Good looks can get you everywhere in the music industry. But good looks and talent will take you further. Noir-natured Scots Sons and Daughters prove they have both with their debut album, ‘This Gift’. Producing skin tight indie rock, oozing good tunes and sex appeal in equal doses, this is garage rock that’s so clean and pristine it must shower 3 times a day. Its straight-up guitar parts, vampy harmonies and powerful acidic vocals make ‘This Gift’ easy to instantly revel in yet has enough draw to keep you coming back for more.
It’s a combination of influence and musical prowess that keeps ‘This Gift’ from being just another garage rock record. The rogue jangle of 60’s London of ‘The Nest’, the 50’s rock and roll bop of ‘Chains’, and ‘Iodine’ inhabiting the same arena as The Pixies, Sons and Daughters used variation in their punchy songs successfully, avoiding the repetitive rut that has taken down bands in the past.
In addition the band seemed blessed with the skill of writing of the catchy hook. From the primal sexiness of the call-and-reply cries of male and female vocals on title track ‘This Gift’ to the warped guitar riff that drives right through ‘Darling’, each songs nails the listener right between the eyes with a straight to the point rock solid action
Above all though, ‘This Gift’ is great for its sense of everything in it’s right place and with the right balance. And it’s in this order that Sons and Daughers gain their powers to equally frustrate and tantalise. Just when you think vocalist Adele Bethel is about to hit her most seductive whisper or her most bile-spewing wail, she’ll hold back, leaving the listener the listener-victim stuck in a state of teased and tense readiness. Drums, bass and guitar too flirt with virtuosos styling, but keep their mark for the good of the whole. As the album plays out its game of aural foreplay, you can’t help but get the impression that Sons and Daughters are a tight-knit, professional outfit. This is no fly by night release –this band want to go the distance.

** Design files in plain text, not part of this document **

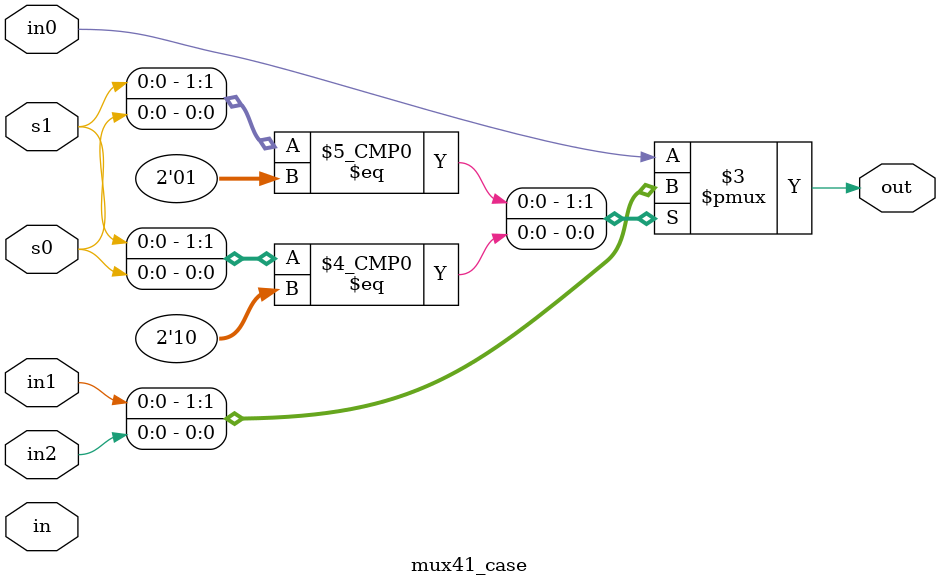
<source format=v>
`timescale 1ns / 1ps


 module mux41_case  
      (
        input  in0,in1,in2,in,
		input  s0,s1,
        output  reg  out  // outÉùÃ÷ÎªregÀàÐÍ
     );
      
      always @*  
begin
		case ({s1,s0})  
             2'b00:   out = in0;
		   2'b01:   out = in1; 
		   2'b10:   out = in2;
            default: out = in0;
         endcase
      end
  endmodule


</source>
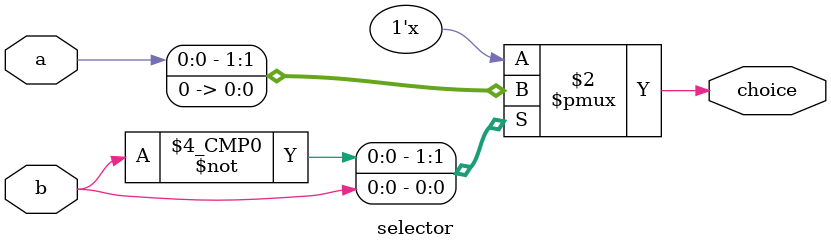
<source format=sv>
module selector(
input a,
input b,
output choice
);

always_comb
case(b)
	0: choice = a;
	1: choice = 0;
	default: choice = a;
endcase

endmodule
</source>
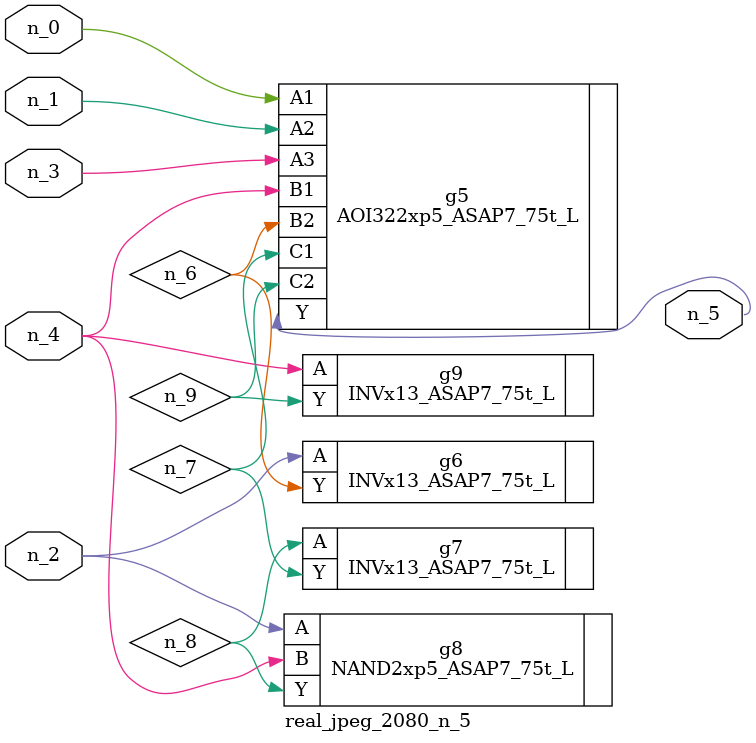
<source format=v>
module real_jpeg_2080_n_5 (n_4, n_0, n_1, n_2, n_3, n_5);

input n_4;
input n_0;
input n_1;
input n_2;
input n_3;

output n_5;

wire n_8;
wire n_6;
wire n_7;
wire n_9;

AOI322xp5_ASAP7_75t_L g5 ( 
.A1(n_0),
.A2(n_1),
.A3(n_3),
.B1(n_4),
.B2(n_6),
.C1(n_7),
.C2(n_9),
.Y(n_5)
);

INVx13_ASAP7_75t_L g6 ( 
.A(n_2),
.Y(n_6)
);

NAND2xp5_ASAP7_75t_L g8 ( 
.A(n_2),
.B(n_4),
.Y(n_8)
);

INVx13_ASAP7_75t_L g9 ( 
.A(n_4),
.Y(n_9)
);

INVx13_ASAP7_75t_L g7 ( 
.A(n_8),
.Y(n_7)
);


endmodule
</source>
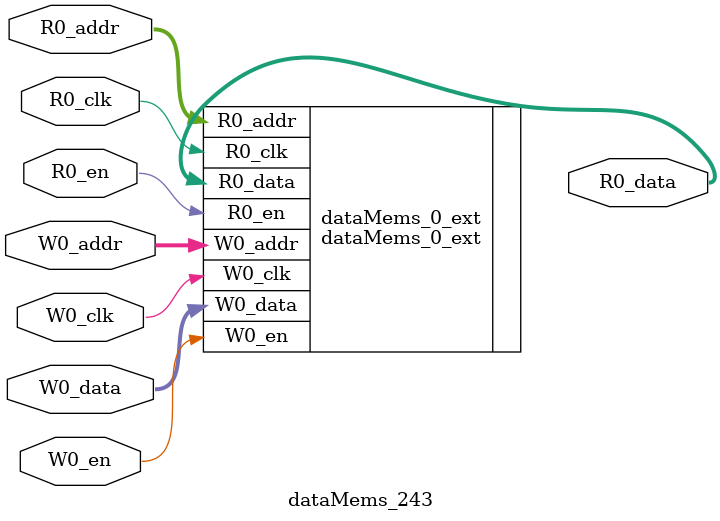
<source format=sv>
`ifndef RANDOMIZE
  `ifdef RANDOMIZE_REG_INIT
    `define RANDOMIZE
  `endif // RANDOMIZE_REG_INIT
`endif // not def RANDOMIZE
`ifndef RANDOMIZE
  `ifdef RANDOMIZE_MEM_INIT
    `define RANDOMIZE
  `endif // RANDOMIZE_MEM_INIT
`endif // not def RANDOMIZE

`ifndef RANDOM
  `define RANDOM $random
`endif // not def RANDOM

// Users can define 'PRINTF_COND' to add an extra gate to prints.
`ifndef PRINTF_COND_
  `ifdef PRINTF_COND
    `define PRINTF_COND_ (`PRINTF_COND)
  `else  // PRINTF_COND
    `define PRINTF_COND_ 1
  `endif // PRINTF_COND
`endif // not def PRINTF_COND_

// Users can define 'ASSERT_VERBOSE_COND' to add an extra gate to assert error printing.
`ifndef ASSERT_VERBOSE_COND_
  `ifdef ASSERT_VERBOSE_COND
    `define ASSERT_VERBOSE_COND_ (`ASSERT_VERBOSE_COND)
  `else  // ASSERT_VERBOSE_COND
    `define ASSERT_VERBOSE_COND_ 1
  `endif // ASSERT_VERBOSE_COND
`endif // not def ASSERT_VERBOSE_COND_

// Users can define 'STOP_COND' to add an extra gate to stop conditions.
`ifndef STOP_COND_
  `ifdef STOP_COND
    `define STOP_COND_ (`STOP_COND)
  `else  // STOP_COND
    `define STOP_COND_ 1
  `endif // STOP_COND
`endif // not def STOP_COND_

// Users can define INIT_RANDOM as general code that gets injected into the
// initializer block for modules with registers.
`ifndef INIT_RANDOM
  `define INIT_RANDOM
`endif // not def INIT_RANDOM

// If using random initialization, you can also define RANDOMIZE_DELAY to
// customize the delay used, otherwise 0.002 is used.
`ifndef RANDOMIZE_DELAY
  `define RANDOMIZE_DELAY 0.002
`endif // not def RANDOMIZE_DELAY

// Define INIT_RANDOM_PROLOG_ for use in our modules below.
`ifndef INIT_RANDOM_PROLOG_
  `ifdef RANDOMIZE
    `ifdef VERILATOR
      `define INIT_RANDOM_PROLOG_ `INIT_RANDOM
    `else  // VERILATOR
      `define INIT_RANDOM_PROLOG_ `INIT_RANDOM #`RANDOMIZE_DELAY begin end
    `endif // VERILATOR
  `else  // RANDOMIZE
    `define INIT_RANDOM_PROLOG_
  `endif // RANDOMIZE
`endif // not def INIT_RANDOM_PROLOG_

// Include register initializers in init blocks unless synthesis is set
`ifndef SYNTHESIS
  `ifndef ENABLE_INITIAL_REG_
    `define ENABLE_INITIAL_REG_
  `endif // not def ENABLE_INITIAL_REG_
`endif // not def SYNTHESIS

// Include rmemory initializers in init blocks unless synthesis is set
`ifndef SYNTHESIS
  `ifndef ENABLE_INITIAL_MEM_
    `define ENABLE_INITIAL_MEM_
  `endif // not def ENABLE_INITIAL_MEM_
`endif // not def SYNTHESIS

module dataMems_243(	// @[generators/ara/src/main/scala/UnsafeAXI4ToTL.scala:365:62]
  input  [4:0]   R0_addr,
  input          R0_en,
  input          R0_clk,
  output [130:0] R0_data,
  input  [4:0]   W0_addr,
  input          W0_en,
  input          W0_clk,
  input  [130:0] W0_data
);

  dataMems_0_ext dataMems_0_ext (	// @[generators/ara/src/main/scala/UnsafeAXI4ToTL.scala:365:62]
    .R0_addr (R0_addr),
    .R0_en   (R0_en),
    .R0_clk  (R0_clk),
    .R0_data (R0_data),
    .W0_addr (W0_addr),
    .W0_en   (W0_en),
    .W0_clk  (W0_clk),
    .W0_data (W0_data)
  );
endmodule


</source>
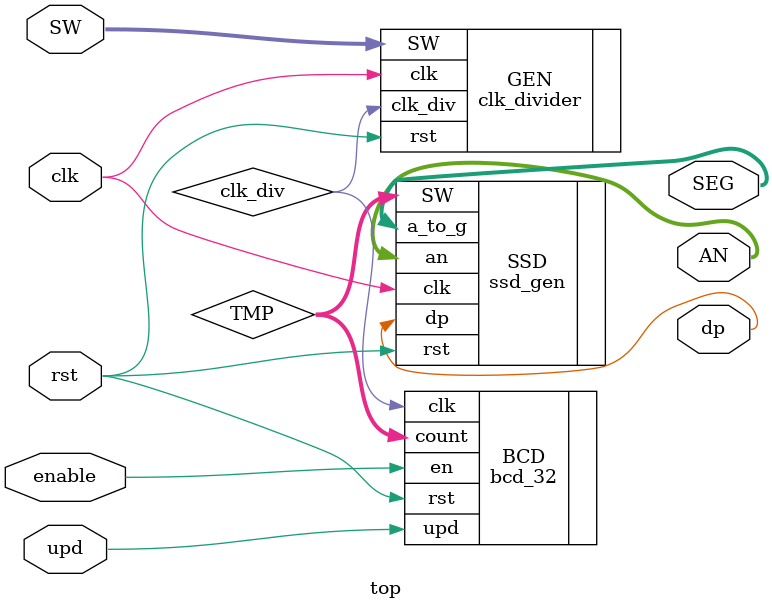
<source format=v>
`timescale 1ns / 1ps


module top(
            input clk,
            input rst,
            input [4:0] SW, 
            input enable, 
            input upd, 
            output wire [6:0] SEG,
            output wire [7:0] AN,
            output wire dp
    );
         wire clk_div; 
         clk_divider  GEN    (
                              .clk(clk),
                              .rst(rst),
                              .SW(SW), 
                              .clk_div(clk_div)
                              ); 
          
         wire [31:0] TMP;                 

         bcd_32  BCD    (
                          .clk(clk_div),
                          .rst(rst),
                          .en(enable),
                          .upd(upd),
                          .count(TMP)
                          );
                          
         ssd_gen   SSD   (
                           .SW(TMP),
                           .clk(clk),
                           .rst(rst),
                           .a_to_g(SEG),
                           .an(AN),
                           .dp(dp)
                          );                 
          
endmodule

</source>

If there’s one criticism, it’s with opener ‘Gilt Complex’. The band’s first single, it’s a speedy repetitious number that sits on your brain like an aneurysm. Yet in comparison with the other tracks it’s a slightly crass, lacking the same level of intrigue as the album as a whole. Though it’s no real disaster, as the first track on the album it is arguably a step in the wrong direction. Luckily by the end of the 12 track on ‘The Gift’ it’s a fault easily forgotten.
Being the flavour of one month can often mean your straight out the door and forgotten the next in the current state of musical affairs. With Sons and Daughters however it would seem the muso world has actually found something quite tasty to sink your teeth into.